A listing of the final 10 observations confirms that the dataset consists of some information for latitude and longitude.
. listing countryregion latitude longitude in -10/l
+---------------------------------------------+
| countryregion latitude longit~e |
|---------------------------------------------|
7917. | France -12.8431 45.1383 |
7918. | France -21.1351 55.2471 |
7919. | Greenland 72 -40 |
7920. | Guam 13.4443 144.7937 |
7921. | Guernsey 49.45 -2.58 |
|---------------------------------------------|
7922. | Jersey 49.19 -2.11 |
7923. | Puerto Rico 18.2 -66.5 |
7924. | Republic of the Congo -1.44 15.556 |
7925. | The Bahamas 24.25 -76 |
7926. | The Gambia 13.4667 -16.6 |
+---------------------------------------------+
Conclusion and objectives for subsequent time
Let’s cease right here and take into consideration what we’ve achieved. We now have efficiently downloaded all of the uncooked information obtainable for COVID-19 from the Johns Hopkins GitHub repository and mixed them right into a single dataset utilizing the next code:
native URL = "https://uncooked.githubusercontent.com/CSSEGISandData/COVID-19/grasp/csse_covid_19_data/csse_covid_19_daily_reports/"
forvalues month = 1/12 {
forvalues day = 1/31 {
native month = string(`month', "%02.0f")
native day = string(`day', "%02.0f")
native yr = "2020"
native right now = "`month'-`day'-`yr'"
native FileName = "`URL'`right now'.csv"
clear
seize import delimited "`FileName'"
seize verify variable ïprovincestate
if _rc == 0 {
rename ïprovincestate provincestate
label variable provincestate "Province/State"
}
seize save "`right now'", exchange
}
}
clear
forvalues month = 1/12 {
forvalues day = 1/31 {
native month = string(`month', "%02.0f")
native day = string(`day', "%02.0f")
native yr = "2020"
native right now = "`month'-`day'-`yr'"
seize append utilizing "`right now'"
}
}
A lot of you’ll discover that we may accomplish this job with a single loop (trace: use frames!). However I wished to maintain issues so simple as potential on this put up. Let’s save this dataset so we will use it later.
. save covid19_raw file covid19_raw.dta saved
There are numerous issues we may do with this uncooked dataset.

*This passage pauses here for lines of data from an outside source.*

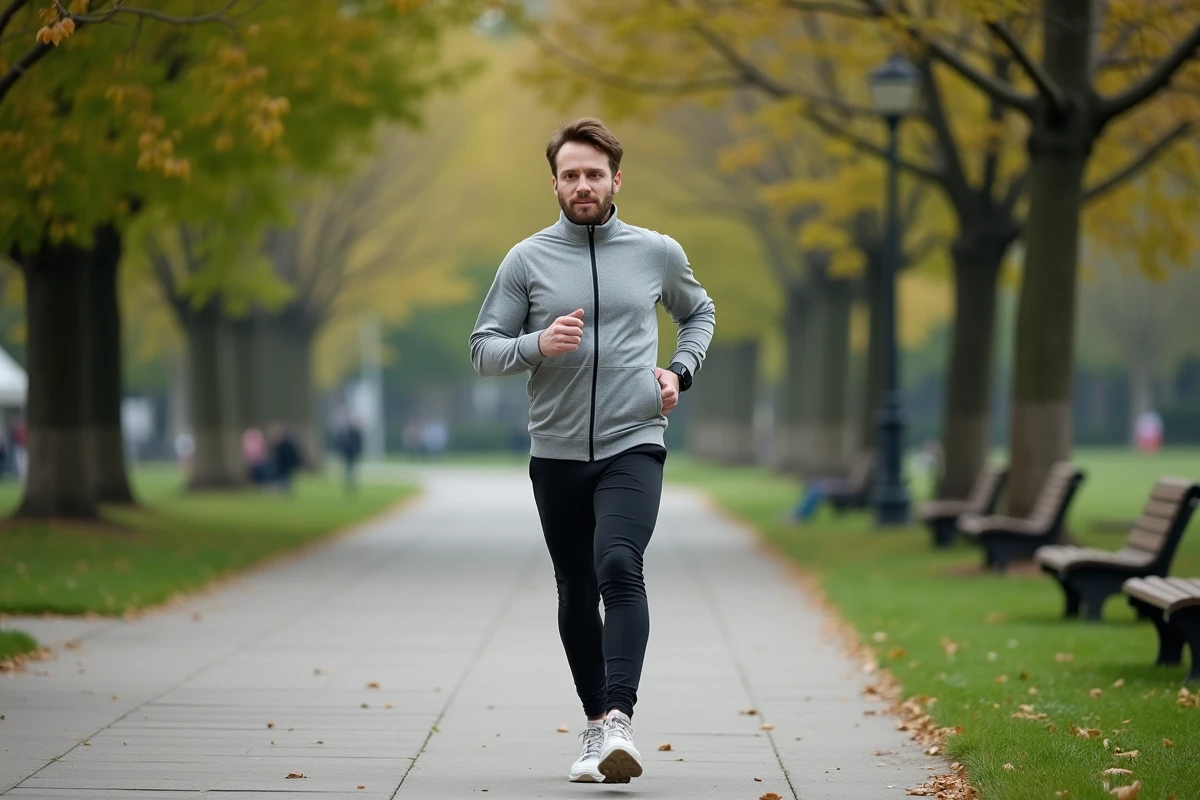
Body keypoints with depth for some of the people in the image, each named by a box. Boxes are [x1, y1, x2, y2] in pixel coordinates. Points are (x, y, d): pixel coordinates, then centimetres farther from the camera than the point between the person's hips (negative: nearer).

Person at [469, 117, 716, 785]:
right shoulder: (527, 260, 3)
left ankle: (620, 720, -31)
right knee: (576, 593, 9)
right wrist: (537, 344, -16)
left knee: (620, 568, -23)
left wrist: (681, 371, 7)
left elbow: (700, 312, 25)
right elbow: (483, 348, 4)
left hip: (633, 444, -2)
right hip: (556, 452, 2)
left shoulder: (658, 253, 5)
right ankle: (597, 723, 21)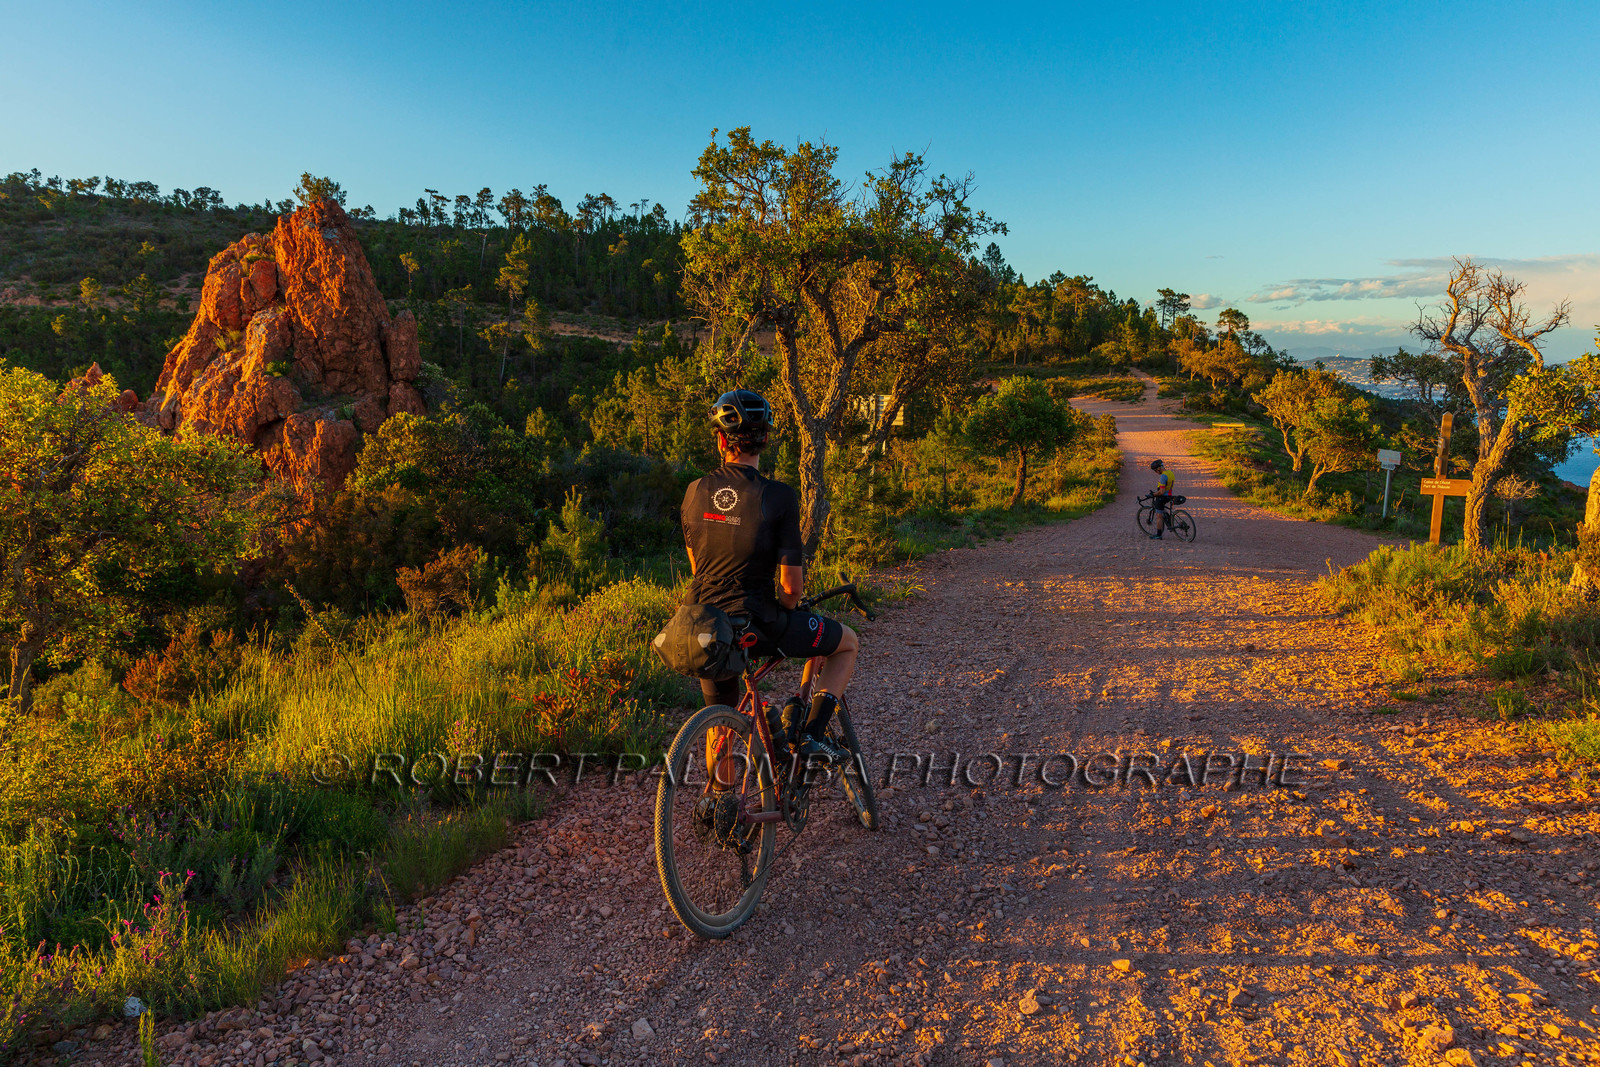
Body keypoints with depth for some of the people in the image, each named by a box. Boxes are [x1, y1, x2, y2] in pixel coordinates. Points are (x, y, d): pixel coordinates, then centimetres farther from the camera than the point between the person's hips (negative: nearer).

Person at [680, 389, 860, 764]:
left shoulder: (695, 492, 1)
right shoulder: (779, 497, -14)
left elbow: (696, 567, 11)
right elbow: (791, 585, -14)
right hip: (757, 625, -5)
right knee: (848, 642, 18)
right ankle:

We may create time-series information to look at patterns over time. We may do that by nation and even provinces or states inside nations. And we’ve details about latitude and longitude for a few of the information, so we may discover patterns by time and placement. I’ll talk about these in future posts.
Please be aware that we’ve not checked and cleaned these information. The code above and the ensuing information needs to be used for educational functions solely.